М.Ш.
Я с радостью отметил торжество экспрессионизма в Германии, рождение сюрреализма во Франции и появление на экране Чарли Чаплина. Чаплин делает в кино то, что я пытаюсь сделать в живописи. Сегодня он, может быть, единственный художник, с которым, как мне кажется, мы бы поняли друг друга без слов.Ж.Г.
Испытывали ли вы чувство одиночества среди парижских художников?М.Ш.
Они очень потешались над моей живописью, особенно над моими картинами с перевернутыми головами. Критики не замечали моей работы с формой, ведь деформация и пластическая интерпретация благодаря всевозможным варварским течениям стала модной, не так ли? А я не делал ничего, чтобы избежать этих упреков. Напротив. Я улыбался, не без грусти, конечно. Меня смешила злоба моих судей. Но, как бы то ни было, моя жизнь обрела смысл. Тем более что все художники в моем окружении – от импрессионистов до кубистов – казались мне слишком «реалистичными», если позволительно использовать этот термин.Амбруаз Воллар (в центре), Морис Вламинк с женой, Марк Шагал, Ида и Белла. Париж, около 1924
В отличие от них, меня гораздо больше увлекала невидимая сторона, некий алогичный аспект формы и духа, без которого внешняя правда не полна для меня. Что не означает, впрочем, что я апеллирую к фантастике.
Сознательное, умышленное фантастическое искусство мне абсолютно чуждо. Именно поэтому у меня нет ничего общего с такими художниками, как Иероним Босх, Питер Брейгель Старший или Одилон Редон. Их искусство фантастично, богато вымыслом, символами, часто литературно, но не «реально».

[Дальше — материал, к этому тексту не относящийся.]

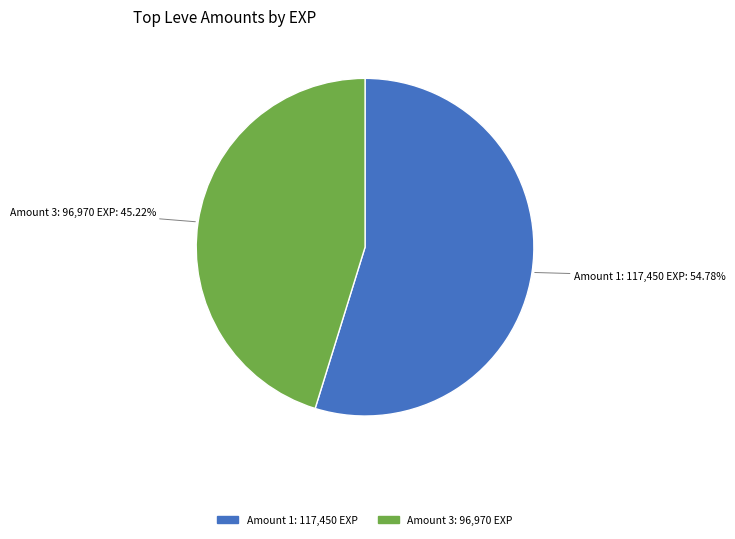

Which slice is the smallest?

Amount 3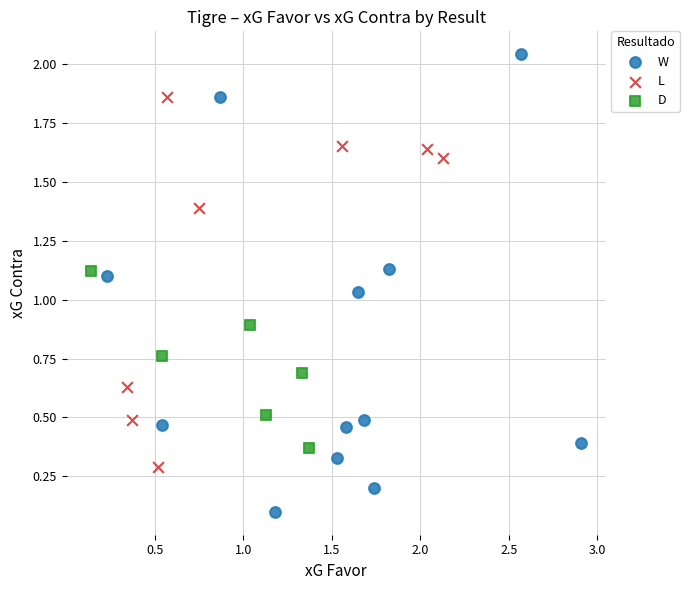

Which series reaches the maximum Y coordinate?

W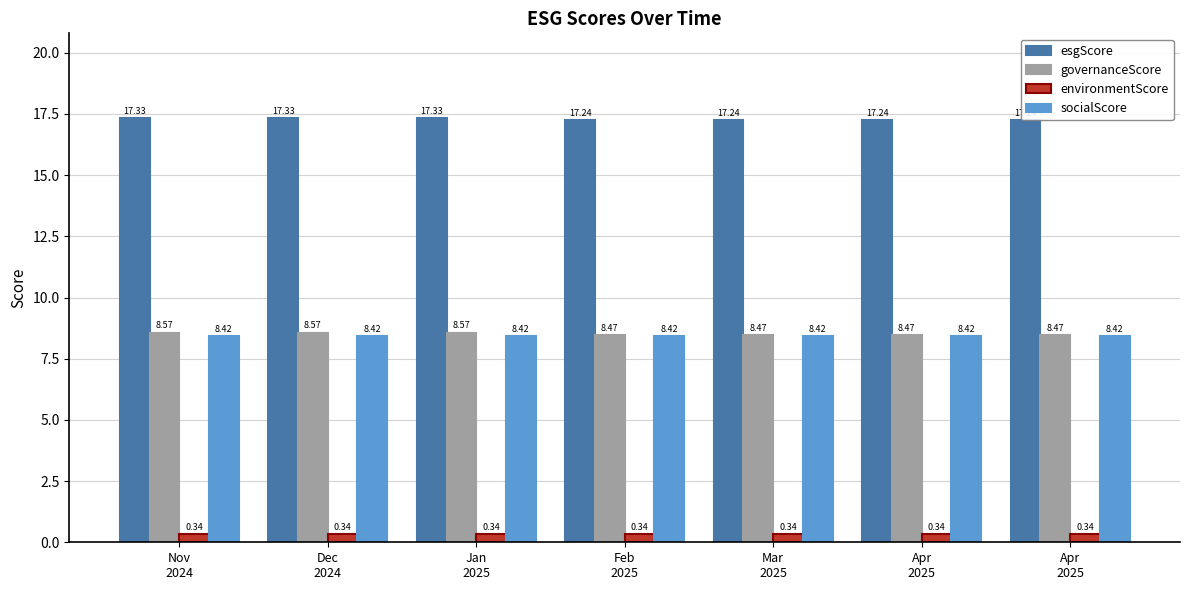

Reading left to right, extract all data points from this chart.

esgScore: 17.3	17.3	17.3	17.2	17.2	17.2	17.2
governanceScore: 8.6	8.6	8.6	8.5	8.5	8.5	8.5
environmentScore: 0.3	0.3	0.3	0.3	0.3	0.3	0.3
socialScore: 8.4	8.4	8.4	8.4	8.4	8.4	8.4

Наверное, с вами тоже бывало такое: бродишь по музею, переходишь от одного шедевра к другому, от одного мастера к другому, а все равно чувствуешь, что чего-то не хватает. Помню, что это чувство неудовлетворенности преследовало меня с самого детства. Вот почему я предпочел – как некоторые считают – потерять рассудок, нежели повиноваться правилам всех этих «школ», следовать каким-то методам. Мне хотелось положить предел власти теорий, не потому, что они не нужны, нет, конечно, но потому, что человек – это не только разум, но и инстинкты, в том числе выходящие за пределы нормы. Мне хотелось вернуть человека к его истокам. Чисто интеллектуальное искусство не способно трогать.
Ж.Г.
Вам не кажется, что, апеллируя к человеческому чувству, вы фактически сражаетесь с декоративными тенденциями в современной живописи?М.Ш.

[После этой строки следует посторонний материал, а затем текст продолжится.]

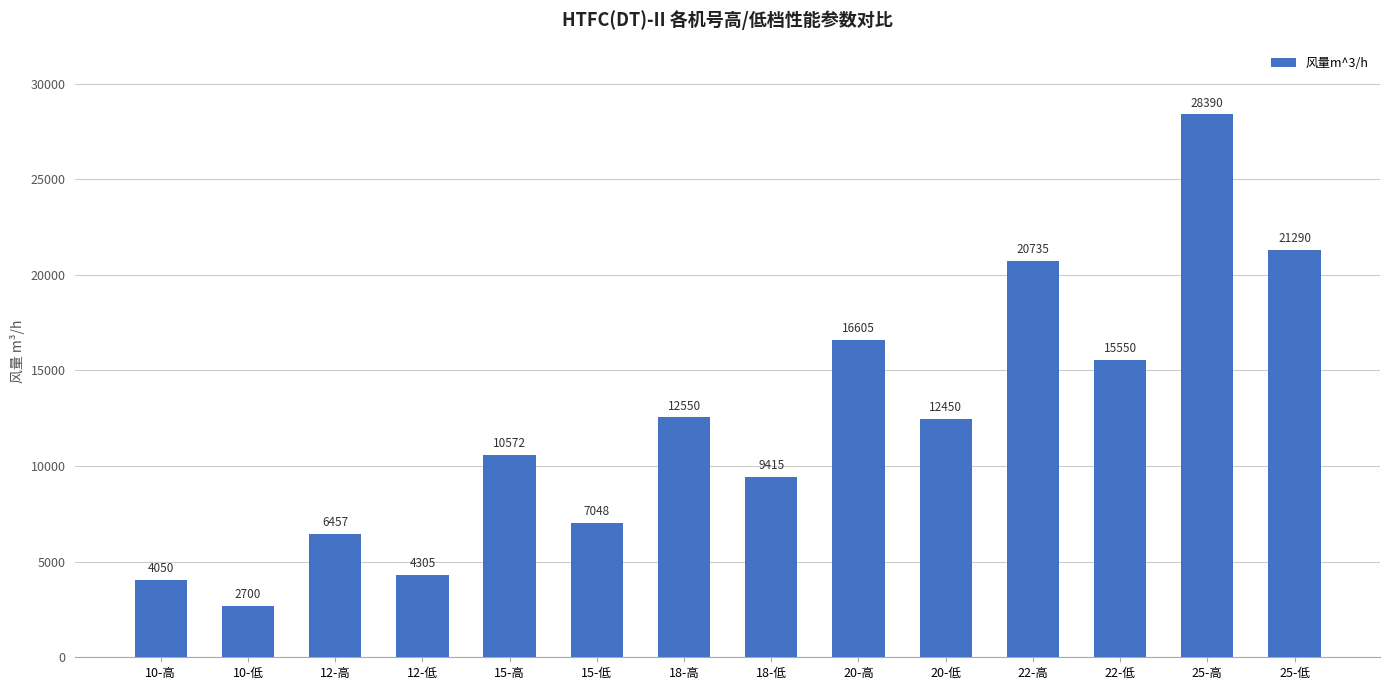

What is the change in value from 20-高 to 20-低?

-4155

Конечно. Изобразительное искусство все больше и больше сдвигается в сторону декоративности, отвлеченного орнаментализма, символической арабески, иероглифики, превращается в прикладное. Не грустно ли, что наш умный и изобретательный век культивирует исключительно формальное искусство, в котором художнику так легко спрятаться.Увы! Человечество слишком привыкло восхищаться внешней стороной дела, одеждой искусства, и разучилось воспринимать то, что происходит внутри. Если мы не сможем вдохнуть в нашу работу те возможности, которые открывает перед человеком природа, зачем вообще браться за кисть?! Разве недостаточно того, что природа и так растворена во всех наших чувствах?
Ж.Г.
То есть вы считаете искусством лишь то, что рождается из внутренней необходимости?М.Ш.
Я с самого начала считал ложным представление об искусстве как профессии. Невозможно получить профессию художника в том смысле, в каком можно выучиться на сапожника, врача или плотника.Уместно ли говорить о каких-то технических методах, когда смотришь на египетские пирамиды, индийскую, китайскую или африканскую графику? Ведь все это действительно родилось из внутренней необходимости художника или из непосредственного религиозного чувства.
Иногда меня упрекают в том, что я уделяю слишком много внимания поэзии в своих картинах. В самом деле, мы вправе ждать от изобразительного искусства чего-то еще, кроме поэзии. Но с другой стороны, я не знаю ни одной великой работы, в которой не было бы поэзии. Это не означает, впрочем, что я слепо верю во вдохновение, в мгновенный импульс. Вся моя жизнь связана с моей работой художника, и мне кажется, что я, в сущности, всегда один и тот же, даже когда сплю. Иных удивляет то, что во время летних каникул я с радостью пишу цветы или пейзажи. Склонность к классификации заставляет их предположить, что я и реалист, и поэт, по очереди. Но разве я не имею права изображать места, в которых я живу?